### How to complete this task
For the data below, report only the number of lines containing the string "Países".

### Records for this exercise
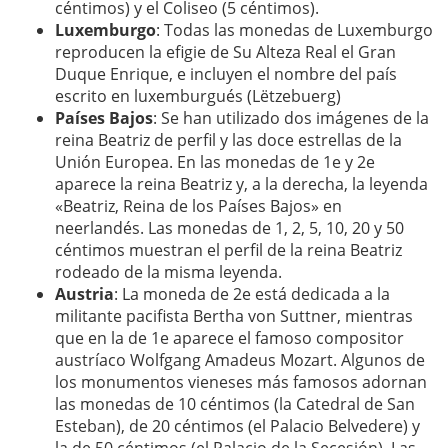
céntimos) y el Coliseo (5 céntimos).
Luxemburgo
: Todas las monedas de Luxemburgo
reproducen la efigie de Su Alteza Real el Gran
Duque Enrique, e incluyen el nombre del país
escrito en luxemburgués (Lëtzebuerg)
Países Bajos
: Se han utilizado dos imágenes de la
reina Beatriz de perfil y las doce estrellas de la
Unión Europea. En las monedas de 1e y 2e
aparece la reina Beatriz y, a la derecha, la leyenda
«Beatriz, Reina de los Países Bajos» en
neerlandés. Las monedas de 1, 2, 5, 10, 20 y 50
céntimos muestran el perfil de la reina Beatriz
rodeado de la misma leyenda.
Austria
: La moneda de 2e está dedicada a la
militante pacifista Bertha von Suttner, mientras
que en la de 1e aparece el famoso compositor
austríaco Wolfgang Amadeus Mozart. Algunos de
los monumentos vieneses más famosos adornan
las monedas de 10 céntimos (la Catedral de San
Esteban), de 20 céntimos (el Palacio Belvedere) y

### Reply to the exercise
2